Klaus Scharfschwerdt - Der Trommler ist ein kleiner Dickkopf



Die Puhdys - 30 Jahre Rockgeschichte


Sie sind ein Stück DDR. Zu ihrer Musik, den Liedern aus dem Film "Die Legende von Paul und Paula"
und Hits wie "Alt wie ein Baum", haben Generationen getanzt, geträumt und geliebt. Die Puhdys sind
die erfolgreichste deutschsprachige Rockband überhaupt. Seit ihrer Gründung haben die Ostberliner über 18
Millionen LPs verkauft. Dieses Jahr werden die Puhdys 30 Jahre alt. Und das muß gefeiert werden. Am
Sonnabend steigt das 3000. Konzert der Band - ab 18 Uhr in der Waldbühne (49 Mark). Der KURIER zählt den
Countdown ein: Wir stellen jeden Tag einen Puhdy vor und verlosen Tickets, CDs und Bücher.Der Drummer teilt

das Schicksal von Stones-Gitarrist Ron Wood: Für die anderen Puhdys ist Klaus Scharfschwerdt (45) immer noch
der "Neue" - obwohl er nun schon seit 20 Jahren bei den DDRockern trommelt. Klaus ersetzte Gunter Wosylus,
der 1979 ausstieg. Damit änderte sich auch der Sound, wurde härter, dynamischer ("Melanie"). Der Grund:
Klaus Scharfschwerdt ist gelernter Hardrock-Trommler, bearbeitete bei Prinzip die Felle und wurde viermal zum
besten DDR-Schlagzeuger gekürt. "Alice Cooper, Aerosmith, Queen - das waren so meine Helden. Und dann
natürlich Jon Bonham von Led Zeppelin - ich mag seine Art zu trommeln unheimlich", sagt er. "Auf die Musik der
Puhdys stand ich nicht so, da bin ich ganz ehrlich. Aber dann habe ich sie live gesehen und war beeindruckt, von der total professionellen Show, absolut super."

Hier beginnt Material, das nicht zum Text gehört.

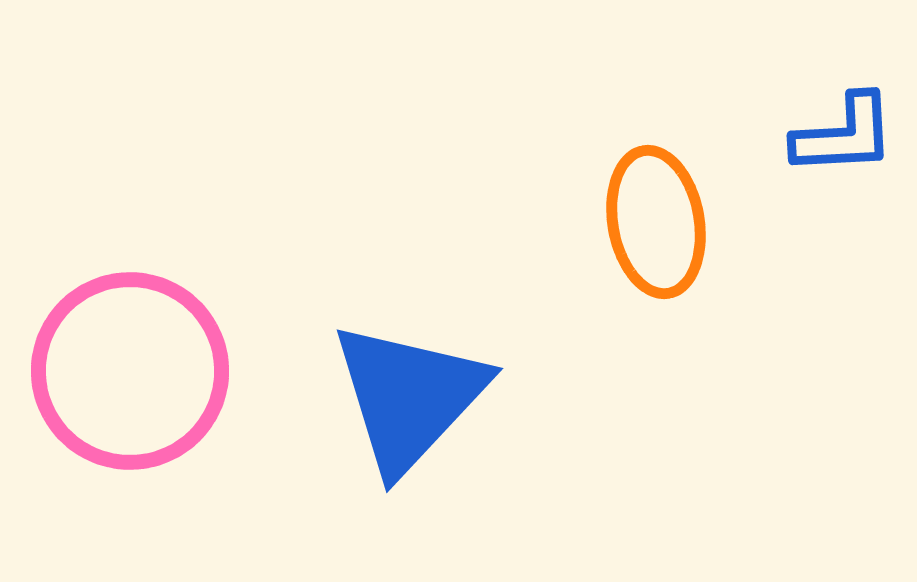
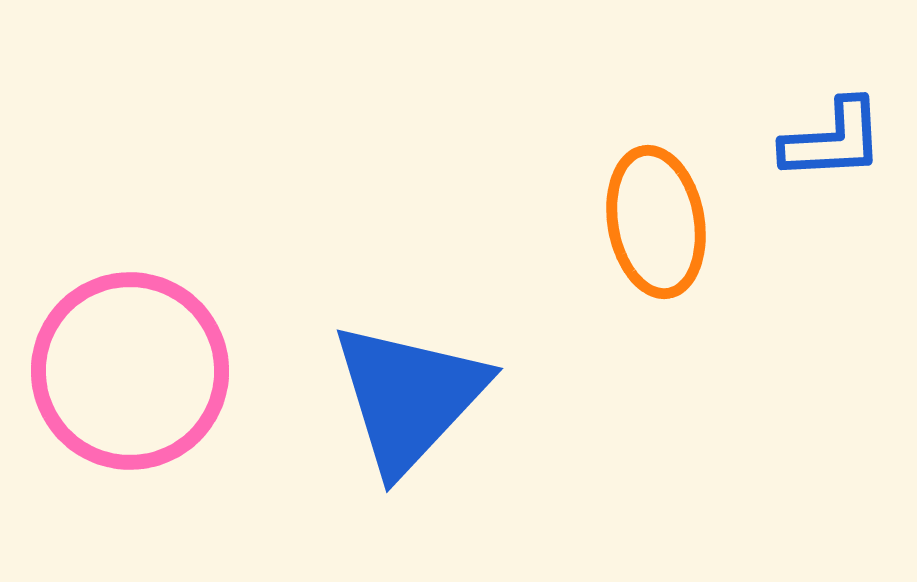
blue L-shape: moved 11 px left, 5 px down
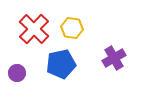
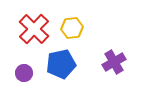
yellow hexagon: rotated 15 degrees counterclockwise
purple cross: moved 4 px down
purple circle: moved 7 px right
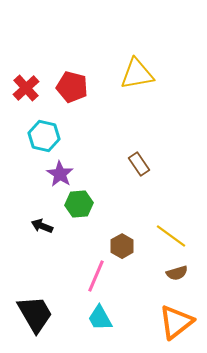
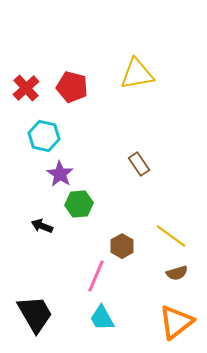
cyan trapezoid: moved 2 px right
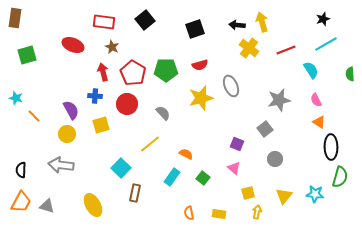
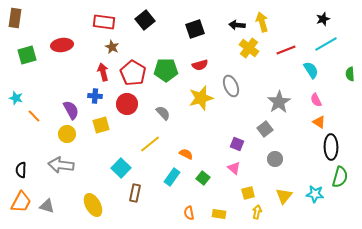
red ellipse at (73, 45): moved 11 px left; rotated 30 degrees counterclockwise
gray star at (279, 100): moved 2 px down; rotated 20 degrees counterclockwise
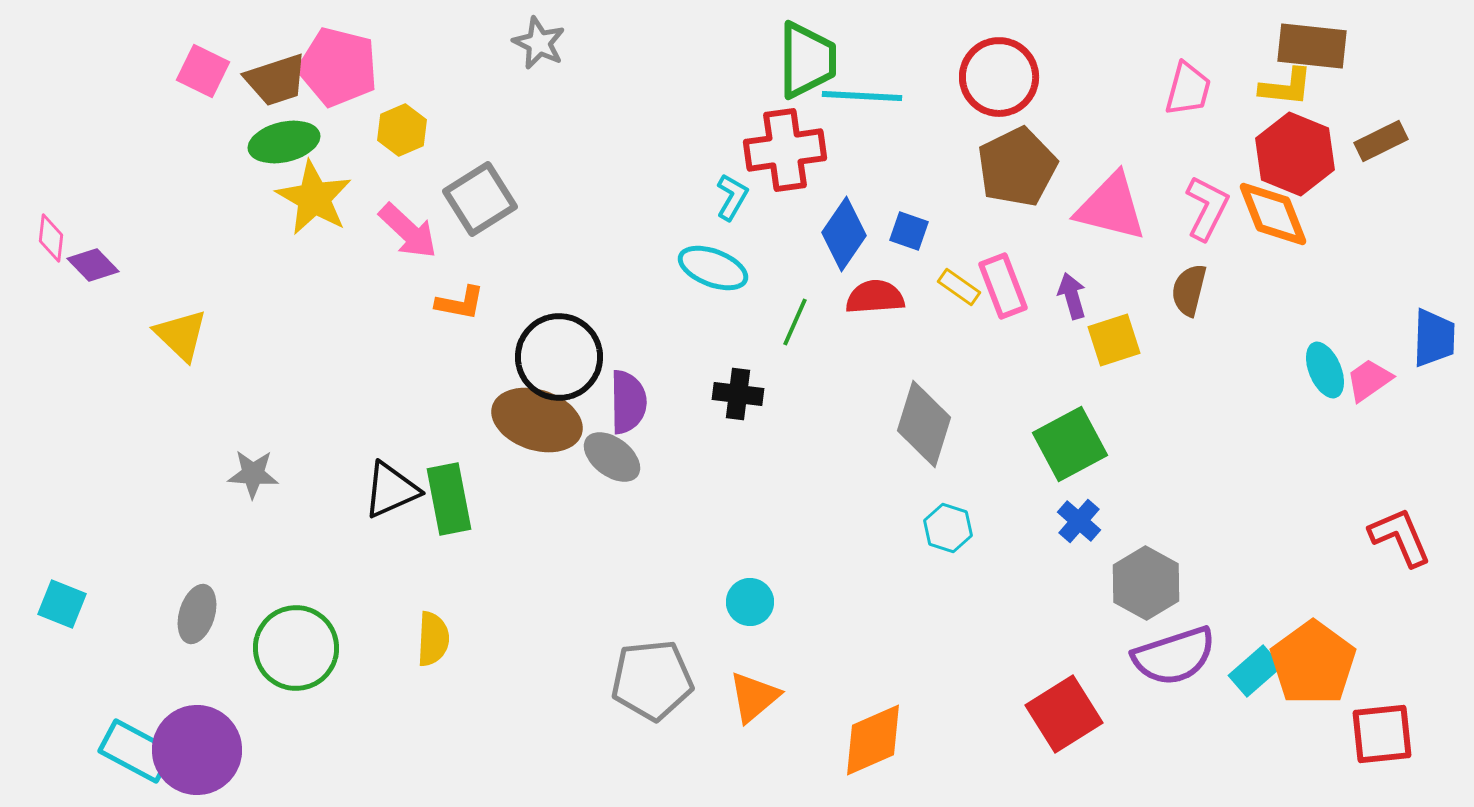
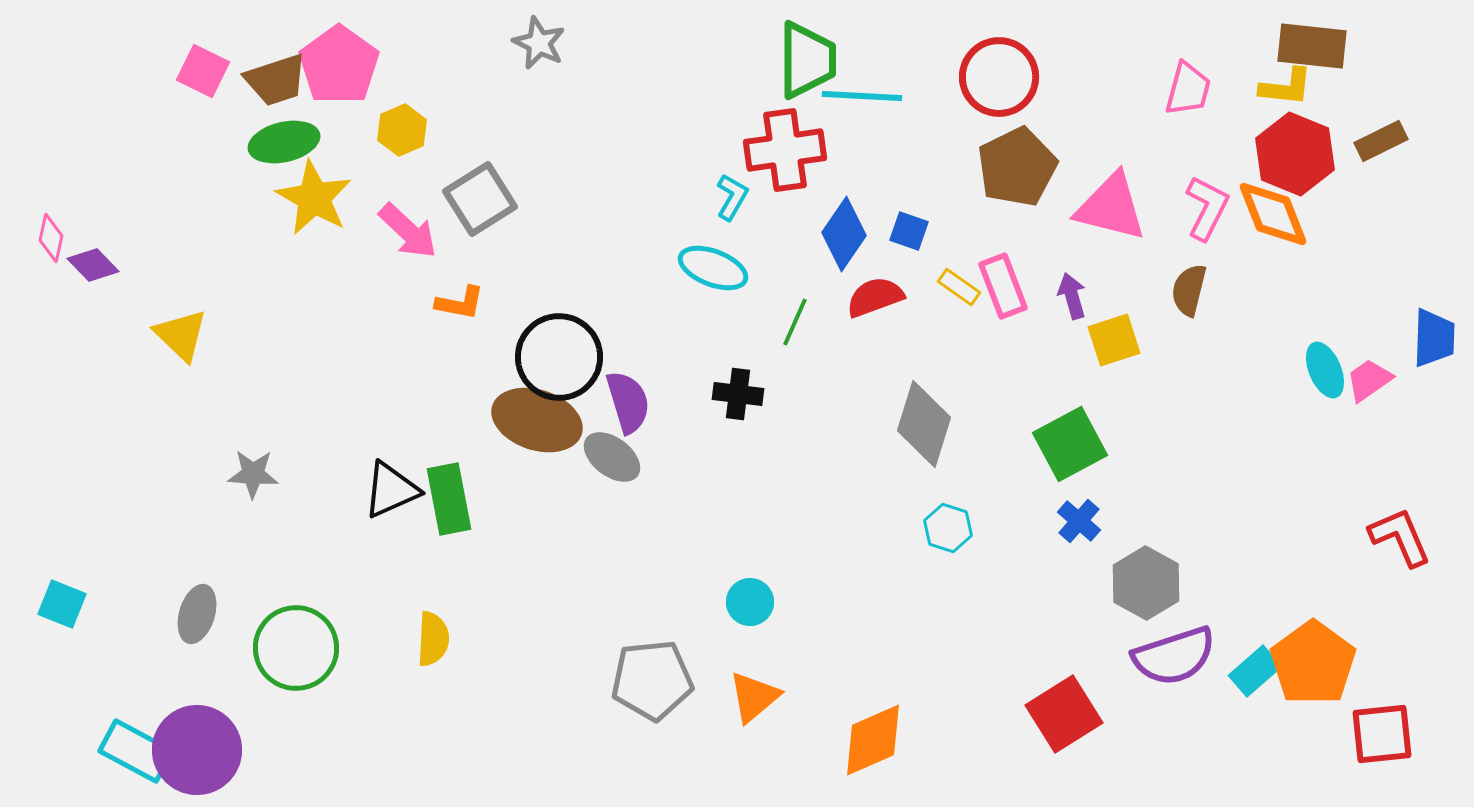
pink pentagon at (338, 67): moved 1 px right, 2 px up; rotated 22 degrees clockwise
pink diamond at (51, 238): rotated 6 degrees clockwise
red semicircle at (875, 297): rotated 16 degrees counterclockwise
purple semicircle at (628, 402): rotated 16 degrees counterclockwise
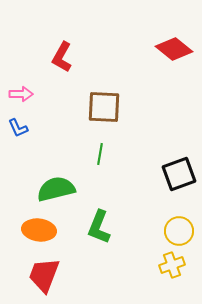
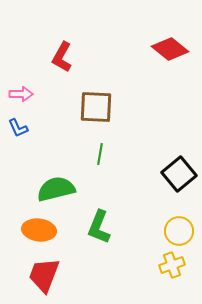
red diamond: moved 4 px left
brown square: moved 8 px left
black square: rotated 20 degrees counterclockwise
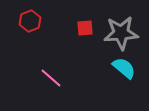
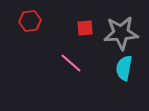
red hexagon: rotated 15 degrees clockwise
cyan semicircle: rotated 120 degrees counterclockwise
pink line: moved 20 px right, 15 px up
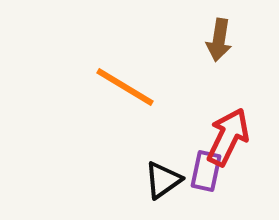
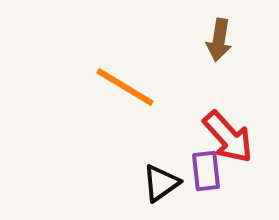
red arrow: rotated 112 degrees clockwise
purple rectangle: rotated 18 degrees counterclockwise
black triangle: moved 2 px left, 3 px down
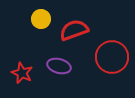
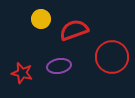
purple ellipse: rotated 25 degrees counterclockwise
red star: rotated 10 degrees counterclockwise
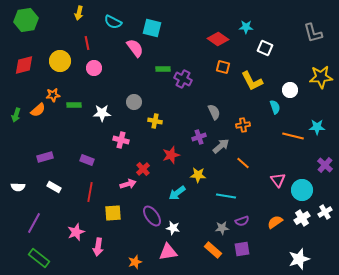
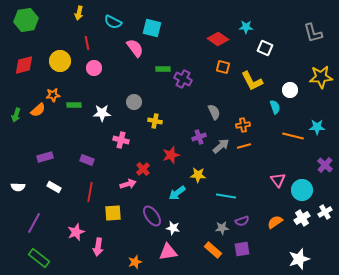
orange line at (243, 163): moved 1 px right, 17 px up; rotated 56 degrees counterclockwise
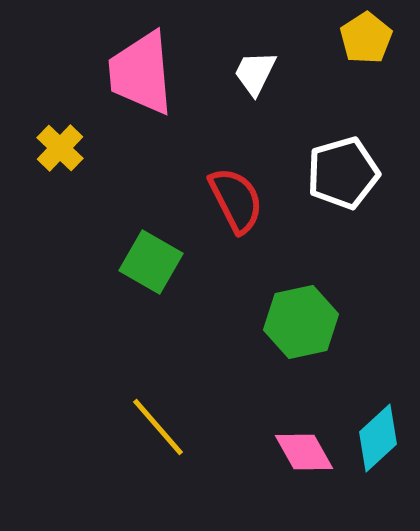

Der unterschiedliche Musikgeschmack sorgt manchmal aber auch heute noch für Konflikte. "Ich bin zehn Jahre
jünger, höre andere Musik als Maschine", sagt Klaus. "Wenn mir dann eine seiner Ideen nicht gefällt, kann ich
ganz schön impulsiv reagieren." "Leider", fügt er bedauernd hinzu. Der Trommler setzt sich dann auf sein
Fahrrad und dreht einige Runden durch den Wald - um sich zu beruhigen. "Ich habe starke
Stimmungsschwankungen. Mich nerven Monate, in denen der Himmel grau ist, es regnet und schneit." Und
"Frühling, Sommer, Herbst und Winter" - eine Textzeile aus "Jahreszeiten" (1983), neben dem Hit "TV-Show" der
Puhdys Antwort auf die Neue Deutsche Welle. "Schrecklich, die Dinger mußte ich singen. Ich, der Trommler.
Wenn es davor eine peinliche Situation gab, konnte ich mich immer hinter dem Schlagzeug verstecken. Und nun
mußte ich an den Bühnenrand. Das hat mich so angekotzt."

Viel lieber erinnert er sich da an die ersten Waldbühnen-Konzerte der Puhdys, Anfang der 80er. "Das war irre",
staunt er noch heute. "Eine Woche vorher spielten Queen - vor 7000 Leuten. Und uns jubelten 18 000 Fans zu."
Und nun naht wieder die Waldbühne, das 3000. Konzert.

Klaus Scharfschwerdt ist der einzige Puhdy, der dafür trainiert hat. "Unser letztes Konzert vor der Jubiläumstour
war im Dezember", sagt der Drummer. "Wenn ich so lange nichts mache, ist die Kondition weg, ich bekomme
beim Trommeln Blasen an den Fingern. Vierzehn Tage vor der Tour zwinge ich mich immer, täglich zwei, drei
Stunden zu üben." Das ist auch gut für die Figur. "Als wir uns vor kurzem bei einem Konzert in der Garderobe
umzogen, merkte ich, daß Maschine der Schlankeste ist", sagt der 45jährige. "Seitdem halte ich strenge Diät."
Klaus ist zur Zeit voll auf Knäckebrot.